Cosa nuoce al pianeta, la plastica o l'uomo?

Nell’ultimo decennio le reazioni al vocabolo -plastica- assumono sempre un irriverente tono giudicatorio, quasi a riversare i problemi socio-ambientali della comunità globale su questo popolare agglomerato di atomi. Roald Hoffmann, premio Nobel per la Chimica, dice “non ci sono molecole cattive, solo uomini malvagi”. Forse malvagi no, ma disattenti si.


Le plastiche, note anche come resine sintetiche, sono materiali organici, esattamente come il legno o il cotone, producibili a partire da composti naturali quali cellulosa, carbone, sale e, ovviamente, petrolio, attraverso un processo di polimerizzazione. Esplicitare quale materia di partenza è stata scelta dall’uomo è superfluo.

Nel XXI secolo la produzione globale di plastica è aumentata di circa 20 volte rispetto a 50 anni fa, raggiungendo, nel 2014, più di 300 milioni di tonnellate. Il consumo di petrolio per l’ottenimento di polimeri sintetici continua a crescere esponenzialmente dal momento che il 50% delle materie plastiche viene smaltito come rifiuto dopo un utilizzo inferiore a un anno, per di più la maggior parte dei polimeri attualmente in commercio non è biodegradabile, impiegando secoli a degradarsi in piccole particelle, microplastiche, dannose per la vita biologica. Le microplastiche, infatti, vengono liscivate nelle acque con impatti ambientali sconosciuti e imprevedibili per il biota.

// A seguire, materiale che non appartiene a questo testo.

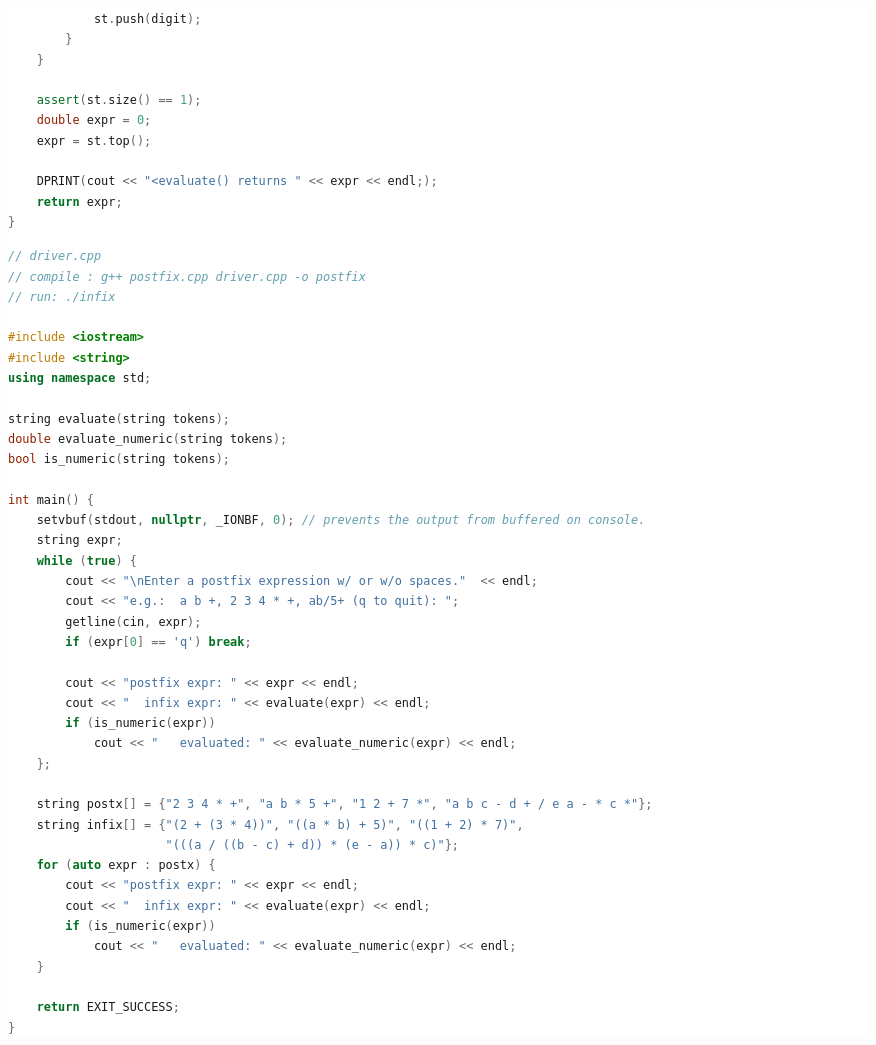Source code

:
 ```c++
			st.push(digit);
		}
	}

	assert(st.size() == 1);
	double expr = 0;
	expr = st.top();

	DPRINT(cout << "<evaluate() returns " << expr << endl;);
	return expr;
}
```



```c++
// driver.cpp
// compile : g++ postfix.cpp driver.cpp -o postfix
// run: ./infix

#include <iostream>
#include <string>
using namespace std;

string evaluate(string tokens);
double evaluate_numeric(string tokens);
bool is_numeric(string tokens);

int main() {
	setvbuf(stdout, nullptr, _IONBF, 0); // prevents the output from buffered on console.
	string expr;
	while (true) {
		cout << "\nEnter a postfix expression w/ or w/o spaces."  << endl;
		cout << "e.g.:  a b +, 2 3 4 * +, ab/5+ (q to quit): ";
		getline(cin, expr);
		if (expr[0] == 'q') break;

		cout << "postfix expr: " << expr << endl;
		cout << "  infix expr: " << evaluate(expr) << endl;
		if (is_numeric(expr))
			cout << "   evaluated: " << evaluate_numeric(expr) << endl;
	};

	string postx[] = {"2 3 4 * +", "a b * 5 +", "1 2 + 7 *", "a b c - d + / e a - * c *"};
	string infix[] = {"(2 + (3 * 4))", "((a * b) + 5)", "((1 + 2) * 7)",
	                  "(((a / ((b - c) + d)) * (e - a)) * c)"};
	for (auto expr : postx) {
		cout << "postfix expr: " << expr << endl;
		cout << "  infix expr: " << evaluate(expr) << endl;
		if (is_numeric(expr)) 
			cout << "   evaluated: " << evaluate_numeric(expr) << endl;
	}

	return EXIT_SUCCESS;
}
```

Negli ultimi dieci anni, le industrie e la comunità scientifica hanno sviluppato diverse innovazioni per il riciclaggio dei polimeri, ma la maggior parte di esse non può essere utilizzata su scala mondiale per le elevate barriere economiche. Le famose 3R “Reduce, Reuse, Recycle” possono essere un gesto d’amore per il pianeta ma da sole non bastano più, le materie plastiche sono diventati indispensabili alla società odierna. L’unica speranza per giungere a un riciclaggio ecologico ed economicamente sostenibile nei prossimi anni sembra essere lo sviluppo di nuovi polimeri biodegradabili bio-based e un’esplorazione della biodiversità microbica per scoprire nuovi enzimi e proteine con elevata capacità di depolimerizzare polimeri idrofobici e semicristallini.